Assignment:
Continue the essay on Robert Schad's steel sculptures from its last sentence; the listing that follows it is not part of the essay.

Text passage:
####
Robert Schad’s Spatial lines
In how far has steel remained relevant and topical for the present day as a creative medium? In the sense of being an artistic form of expression, what meaning does steel have in comparison to wood, stone, bronze, plastic, etc. for our perception? Which connotations can steel be used to evoke?
The question of “which material” is one that probes into the artist himself, it asks about his point of view, his current and future objectives. Especially in these times of change and in view of the widespread search for orientation at the beginning of the 21st century, also as regards sculptural art, choosing to work with such a traditional material as steel takes on real significance for the evolution of advanced concepts and perspectives and with that constitutes its entitlement.
We associate very definite characteristic properties with steel as a material: durability, heaviness, stability, solidity and rigidity. Images of heavy industry, skyscrapers and machinery spontaneously come to mind. It is therefore all the more surprising to experience an effect that one would not generally expect from this material. We find our expectations are challenged when we see and perceive the seemingly impossible: lightness instead of heaviness, instability instead of stability, space instead of compactness and motion instead of rigidity. This serves to open up new levels of meaning and broadens one’s horizon.
The term perception describes various ways of experiencing reality, both conscious and subconscious. One’s attention can be directed either outwardly or inwardly; real or imagined realities can take centre stage. “Discrepant effects between stimuli that we are confronted with and expectations that have grown on the basis of previous experience are triggers for conscious perceptions. Our interest is peaked by stimulating configurations that are characterised by ambiguity or complexity.” The way in which Robert Schad’s steel sculptures embody this kind of complexity is particularly masterful. His figurations prove that steel has lost none of its validity or topicality as an artistic medium in the present day.
####
Dataset entries:

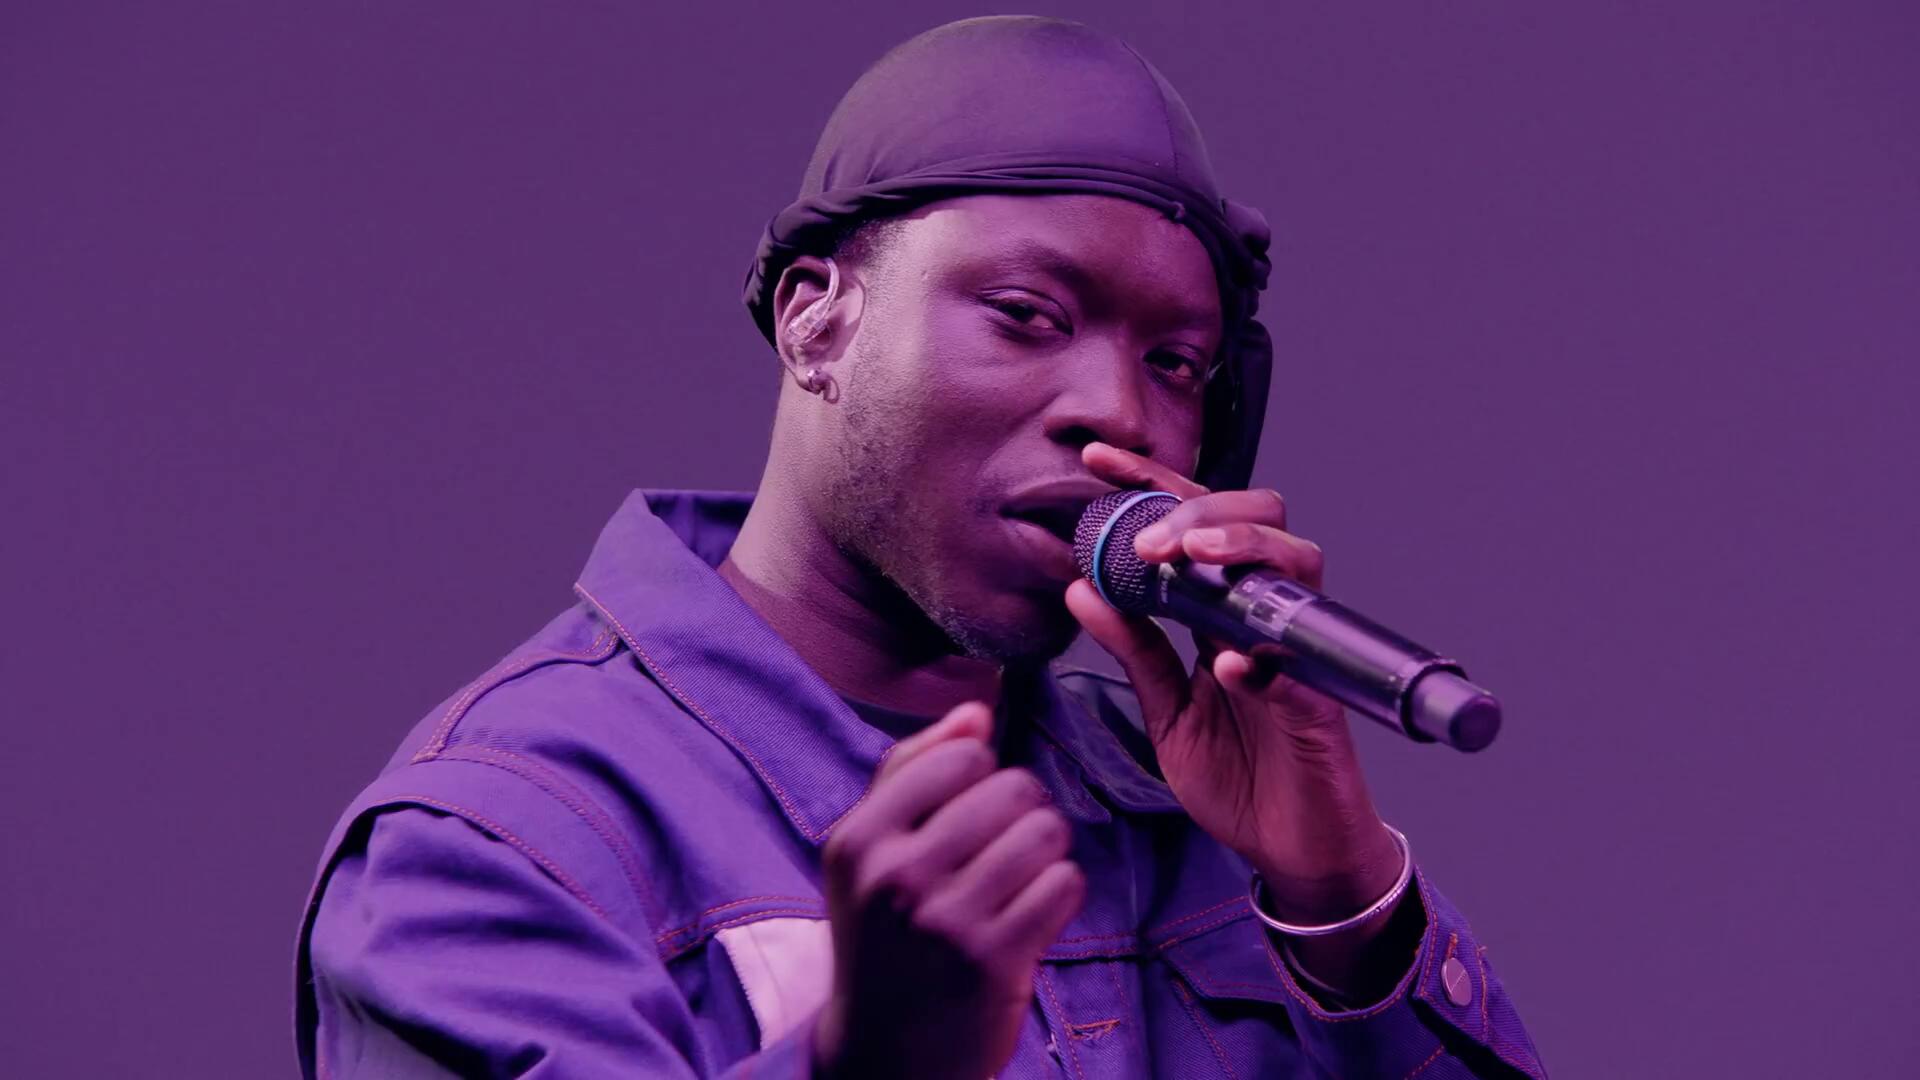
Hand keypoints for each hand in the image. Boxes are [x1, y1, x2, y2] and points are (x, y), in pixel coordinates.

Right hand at [815, 702, 1085, 1079]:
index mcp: (858, 840)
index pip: (961, 756)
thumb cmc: (882, 937)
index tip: (969, 812)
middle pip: (1012, 788)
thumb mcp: (868, 854)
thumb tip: (977, 711)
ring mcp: (945, 922)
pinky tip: (1030, 915)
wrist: (884, 1055)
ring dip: (1045, 852)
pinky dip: (1059, 894)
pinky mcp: (994, 961)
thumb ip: (913, 771)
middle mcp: (896, 877)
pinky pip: (1065, 884)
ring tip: (1019, 879)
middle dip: (1021, 811)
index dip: (981, 775)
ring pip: (1046, 832)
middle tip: (1002, 849)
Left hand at [1064, 443, 1401, 923]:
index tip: (1094, 460)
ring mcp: (1302, 661)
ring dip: (1244, 553)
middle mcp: (1268, 621)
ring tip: (1191, 561)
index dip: (1150, 486)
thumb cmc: (1239, 778)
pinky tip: (1230, 667)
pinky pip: (1304, 679)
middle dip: (1201, 513)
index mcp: (1225, 614)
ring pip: (1298, 569)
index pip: (1194, 528)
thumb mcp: (1167, 713)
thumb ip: (1134, 652)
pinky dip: (1269, 669)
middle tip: (1147, 539)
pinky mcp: (1324, 715)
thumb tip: (1079, 590)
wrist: (1293, 851)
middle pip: (1259, 522)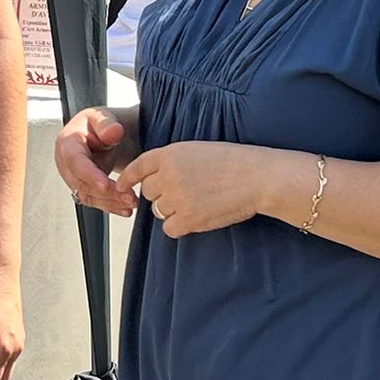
####
Task output:
This context leads us to take a look at the fragment as an artistic element. A fragment is not merely a fraction, but is equally a part of a larger whole, an ensemble, a totality. The act of linking multiples of these steel fragments results in the greatest degree of freedom during the working process and creates new scope with regard to exteriorising creative ideas. Liberated of material-bound properties, steel enables autonomy and independence, an almost limitless virtual realm; the result is by no means disjointed. On the contrary, the result is much rather an aggregation, an opening to the future. “I cut and add bits, try to overcome the material, driven by the utopian vision of the natural world,” says Robert Schad. “When viewed, the effect is one of motion caught in mid-movement. With the steel, I particularly allude to the process of growth, the process of dance-like expression. My sculptures are fragments of infinity in time.”
Robert Schad is one of the most eminent contemporary steel sculptors. Mirroring myriad aspects of human existence, the environment, architecture, habitat and space as a entity in itself, his works touch on essential questions with regard to modern-day society, the mores of which are increasingly being called into doubt or rather appear to be crumbling. With his abstract forms, Schad strives to release primal forces and communicate existential experiences. But instead of choosing a natural material to work with, he favours a material commonly used to make machines, build architectural structures or produce weapons, he prefers steel as the epitome of industrial progress. As a result of Schad’s fundamentally dialectic approach, he continually calls the relevance and topicality of his own work into question and draws from this the energy that gives rise to creative processes.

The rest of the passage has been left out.